Umberto Boccioni and the birth of the movement futurism, synthesis as opposed to fragmentation and highly relevant to the intellectual notions today

Integration vs Fragmentation
The world was becoming increasingly fast paced, violent and reorganized, and while certain group of painters like Duchamp and Kupka focused on deconstructing the reality and fragmenting the elements, Boccioni on the hand believed in the integration of all those many elements and the continuity of the whole, the powers that the industry and society were achieving and transforming themselves.

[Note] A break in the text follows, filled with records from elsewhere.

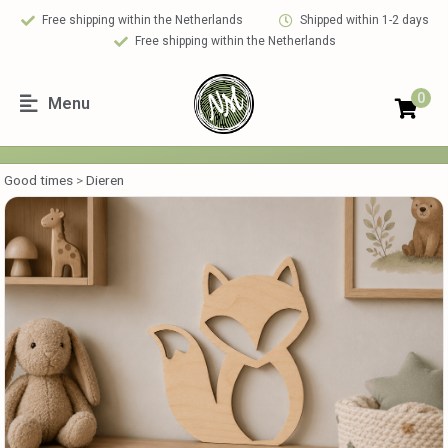
Free shipping within the Netherlands
Shipped within 1-2 days
Free shipping within the Netherlands
0
Menu
Good times
>
Dieren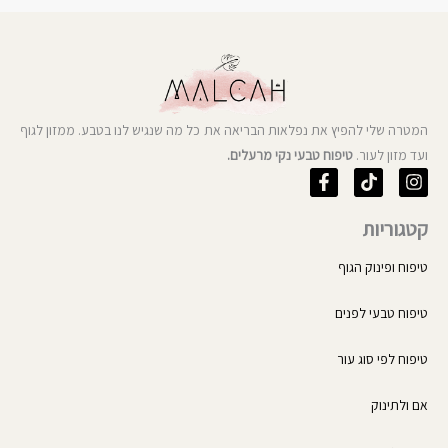
המטרה שלי להפיץ את נפלאות הבריאה את כל מה שנגיש לנו בטבע. ממזון לגוף
ועד מזון לעור.
טיפוח טבעי נקי מרעלים.
F
T
I
a
i
n
c
k
s
קטגוריות
e
t
t
b
o
a
o
k
g
טיפוח ופינוק הגוף
o
r
k
a
טיפוח טבעי לפנים
-
m
f
טיפוח לפי סוג עור
אם ולתינוק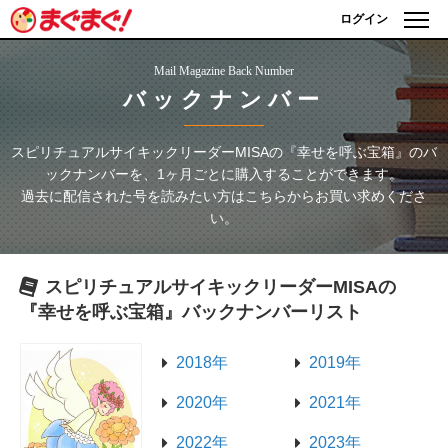
ログイン
Mail Magazine Back Number
バックナンバー
スピリチュアルサイキックリーダーMISAの『幸せを呼ぶ宝箱』
のバ
ックナンバーを、1ヶ月ごとに購入することができます。
過去に配信された号を読みたい方はこちらからお買い求めくださ
い。
スピリチュアルサイキックリーダーMISAの
『幸せを呼ぶ宝箱』
バックナンバーリスト
2018年
2019年
2020年
2021年
2022年
2023年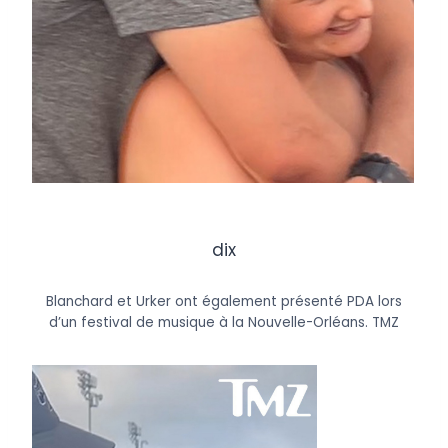
dix
Blanchard et Urker ont également présenté PDA lors
d’un festival de musique à la Nouvelle-Orléans.
TMZ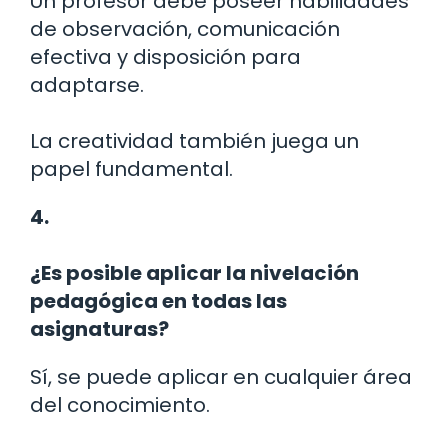
Un profesor debe poseer habilidades
de observación, comunicación
efectiva y disposición para
adaptarse.
La creatividad también juega un
papel fundamental.
4.
¿Es posible aplicar la nivelación
pedagógica en todas las
asignaturas?
Sí, se puede aplicar en cualquier área
del conocimiento.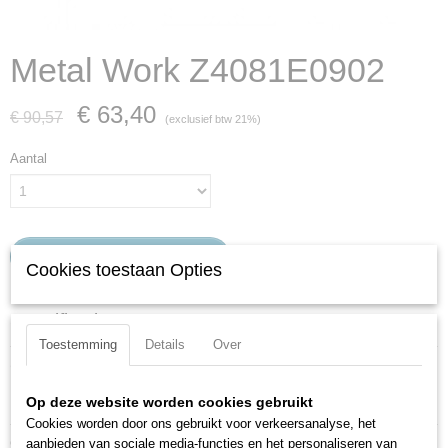
Metal Work Z4081E0902
€ 63,40
€ 90,57
(exclusief btw 21%)
Aantal
IN WINKELWAGEN
Cookies toestaan Opties
Specificaties
Toestemming
Details
Over
Productcode
Omschrijving
Z4081E0902
PU-leiding polyether 6x3,9 blauw 1198A (50 mtr).
Productcode leverancier
Op deze website worden cookies gebruikt
Z4081E0902
Cookies worden door ons gebruikt voor verkeersanalyse, het
Ook interessant
aanbieden van sociale media-functies en het personaliseren van
Netto gewicht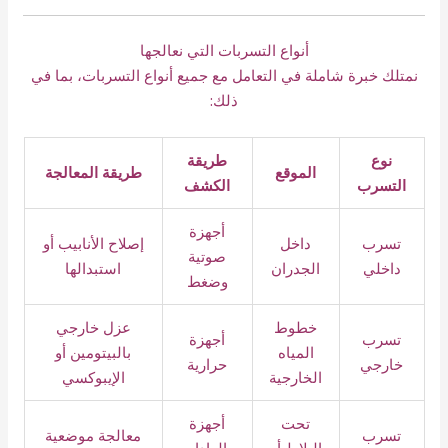
أنواع التسربات التي نعالجها
نمتلك خبرة شاملة في التعامل مع جميع أنواع التسربات، بما في
ذلك:
نوع
طريقة
الموقع
طريقة المعالجة
التسرب
الكشف
أجهزة
تسرب
داخل
إصلاح الأنابيب أو
صوتية
داخلي
الجدران
استبدالها
وضغط
خطوط
عزل خارجي
تسرب
أجهزة
المياه
بالبيتومين أو
خارجي
حرارية
الخارجية
الإيبوكسي
تحت
أجهزة
تسرب
معالجة موضعية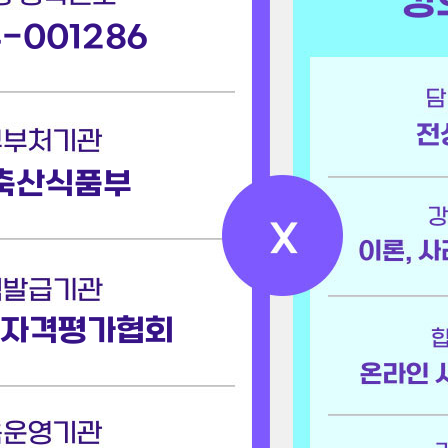
-001286
전
축산식품부
국자격평가협회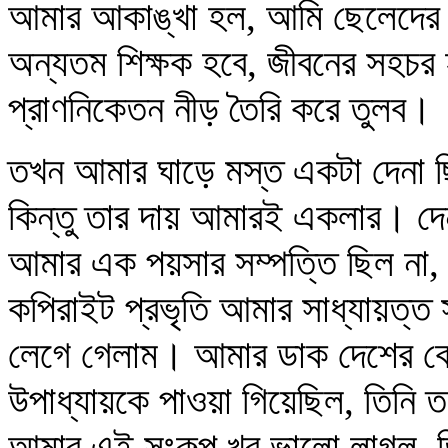
আমার আকাঙ্খা হল, আমি ছেলেদের খ
অন্যতম শিক্ষক হবে, জীবনের সহচর
প্রাণনিকেতন নীড় তৈরি করে তুলব।
তখন আমার ঘাড়ে মস্ত একটা দেনা ছিল
কিন্তু তার দায় আমারই একলার। দে
আমার এক পয়সার সম্পত্তি ছিল না, 
কপিরাইট প্রভৃতি আমার সাধ্যায়ত্ত 
লেগে গেলাম। আমার ডাক দেশের কোথ
উপাধ্যায়কে পাওয়া গিয়েছিল, তিনি ত
আমার এই সংকল্প খুব ভালো লাগল, ত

The above two from the States of Minds series represent further the industrial and emotional response of the age Boccioni was living in. The resistance to change in the – Those who stay – and the perpetual movement and coming and going in the depiction of the Train station in The Farewells.
Boccioni’s world and the birth of futurism
Considered as one of the founders of the Futurism movement which emerged shortly before WWI, Boccioni was deeply interested in philosophy, rebellion, socialism and he also believed in the intuitive. Nietzsche, Bergson and the Symbolist painters were very important influences on the formation of not only his art but also in his development of theory.
Here is the extract from his manifesto:
-
- Destroy the cult of the past, the obsession with the ancients, pedantry and academic formalism.
- Totally invalidate all kinds of imitation.
- Elevate all attempts at originality, however daring, however violent.
- Bear bravely and proudly the smear of ‘madness’ with which they try to gag all innovators.
- Regard art critics as useless and dangerous.
- Rebel against the tyranny of words: ‘Harmony’ and ‘good taste’ and other loose expressions which can be used to destroy the works of Rembrandt, Goya, Rodin..
- Sweep the whole field of art clean of all themes and subjects which have been used in the past.
- Support and glory in our day-to-day world, a world which is going to be continually and splendidly transformed by victorious Science.
- The dead shall be buried in the earth’s deepest bowels!
- p. 27: quoted in: William Boulware Schafer (1995) The Turn of the Century: The First Futurists. p. 57
- Source: Wikipedia

It is also true that without flashes of the absolute, which are granted to only a few, humanity would proceed in the dark, indeed it would not exist, because it would not acknowledge itself to itself! And as far as I know the flash as never preceded by explanations or preambles, and only a very small mind.. ..could fail to understand that eternal aspiration absolute and that the work is the relative, that to create is already to circumscribe; that to comment is to circumscribe the circumscribed, is to subdivide the divided; is to reduce to minimum terms, is to annihilate.
- Boccioni’s quote, from his lecture, Rome, May 1911; as quoted in Futurism, ed. Didier Ottinger; Centre Pompidou / 5 Continents Editions, Milan, 2008, p. 55
Art is viable when it finds elements in the surrounding environment. Our ancestors drew their subject matter from the religious attitudes which weighed on their souls. We must now learn to draw inspiration from the tangible miracles around us.
Umberto Boccioni



Reflecting the age it was made in, more than 100 years from now, this painting is somehow still resonant with today’s society. Isn’t it interesting that he chose to depict the darkness emanating from the human, while the hat is contrasting this with bright colors and life. Indirectly this expresses the important of the embellishments within the society, and the superficial, while the inner world is looming with darkness. I find this highly relevant to today’s macro and micro celebrities swanning around and being worship for the superficial embellishments they are offering to the world, through various technological means of communication.

‘The Street enters the House’ is not only a prime reflection of societal changes that were happening at the time of making but also represents figuratively speaking Boccioni’s idealism towards the synthesis of everything around and within us. The emphasis is primarily on the social aspect, further integration and communication of the society, which is fitting considering that the arrival of technology was making it increasingly possible to connect to one another.

Umberto Boccioni (1882 – 1916) was an influential Italian painter and sculptor. As one of the Futurism Movement’s main figures and its principal theorist, he was instrumental in shaping the revolutionary aesthetic. Despite his short life, his approach to the dynamism of form and the deconstruction of solid mass and emphasis on synthesis guided artists long after his death.
His works are held by many public art museums. Source: Wikipedia.